Diego will help her up, and Abuelita will make them all breakfast, and Lucie will wheel herself out to the garden. She will drink wine and laugh and watch her Emi and her boys. Jeffery will be helping with the flowerbeds, while Benito heckles him instead of reviewing his textbooks. Luis and Diego will drag Emi into a game of catch, and Lucie will cheer for her girl.
At least, until a throw will be missed; Lucie will catch it and return it, and will join them - one hand to the controls for her wheelchair, the other to catch the ball.
There will be nightmares and horror and days she can feel the glove on her wrist or pain in a leg no longer there or the break in her spine will be agony, but those are not the only days for her future.
There will also be family, and love, playing ball in the garden and teaching Emi French and late nights on the patio where she falls asleep beneath the stars and in the arms of her boys.
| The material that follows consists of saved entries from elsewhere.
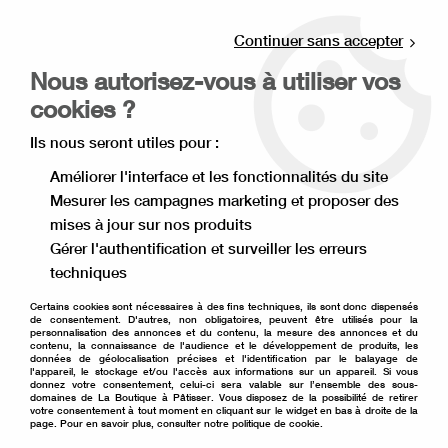
Livraison offerte à partir de 80€ d'achat en
point relais (France), et à partir de 120€ à
Continuer sans accepter
domicile(France).
Nous autorisez-vous à utiliser vos
Retrait gratuit à la boutique de Lille
cookies ?
0
Ils nous seront utiles pour :
Améliorer l'interface et les fonctionnalités du site
Mesurer les campagnes marketing et proposer des
Accueil
>
Thème
>
Pâques
>
Moule à gâteau Pâques
mises à jour sur nos produits
Gérer l'authentification et surveiller les erreurs
Moule à gâteau Pâques
techniques
Certains cookies sont nécessaires à des fins techniques, ils sont donc dispensés
de consentement. D'autres, non obligatoires, peuvent être utilisés pour la
personnalisation des annonces et du contenu, la mesure des annonces et du
contenu, la connaissance de l'audience et le développement de produits, les
TRIER & FILTRER
données de géolocalisation précises et l'identification par le balayage de
l'appareil, le stockage et/ou l'accès aux informations sur un appareil. Si vous
donnez votre consentement, celui-ci sera valable sur l’ensemble des sous-
domaines de La Boutique à Pâtisser. Vous disposez de la possibilité de retirer
votre consentement à tout moment en cliquant sur le widget en bas à droite de la
5 articles sur
5
page. Pour en savoir plus, consulter notre politique de cookie.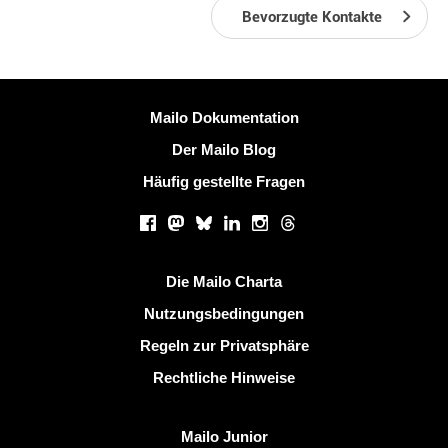
Bevorzugte Kontakte
Weitere Information
Mailo Dokumentation
Der Mailo Blog
Häufig gestellte Fragen
Soziale Netzwerke
Facebook
Mastodon
Bluesky
LinkedIn
Instagram
Threads
Nützliche Links
Die Mailo Charta
Nutzungsbedingungen
Regeln zur Privatsphäre
Rechtliche Hinweise
Mailo entdecken
Mailo Junior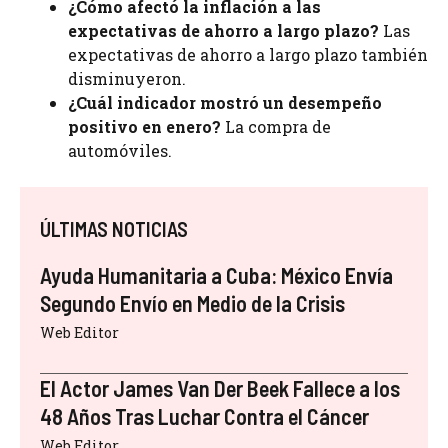
¿Cómo afectó la inflación a las
expectativas de ahorro a largo plazo?
Las
expectativas de ahorro a largo plazo también
disminuyeron.
¿Cuál indicador mostró un desempeño
positivo en enero?
La compra de
automóviles.
ÚLTIMAS NOTICIAS
Ayuda Humanitaria a Cuba: México Envía
Segundo Envío en Medio de la Crisis
Web Editor
El Actor James Van Der Beek Fallece a los
48 Años Tras Luchar Contra el Cáncer
Web Editor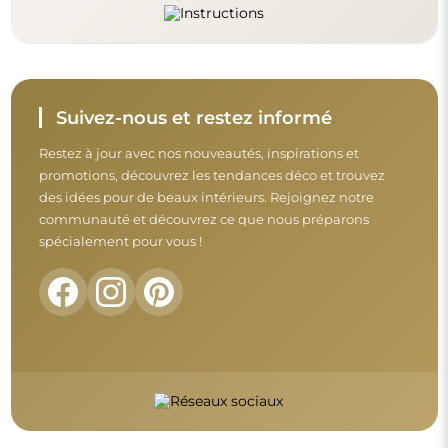
Avant de finaliser votre achat, prenez le
temps de consulter nos conditions de
garantie, de retour et de réclamation.
Conditions générales
Retours et réclamations
FAQ
Informations complémentaires :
Benito will train to be licensed in Mexico, Jeffrey will get a job at a new pizza place closer to their new home. Diego will research and use the hush money to find parts of the world she can still explore, and they will go together - and never out of signal range.
Luis will see his grandmother again, and Emi will have a new home.
They all will have a home, in each other, in blood.
Lucie may not remember being saved, but she remembers how it felt to die afraid and cold and alone and believing you had failed everything in your life forwards.
Lucie will look at her future, then, and for the first time in many years see hope.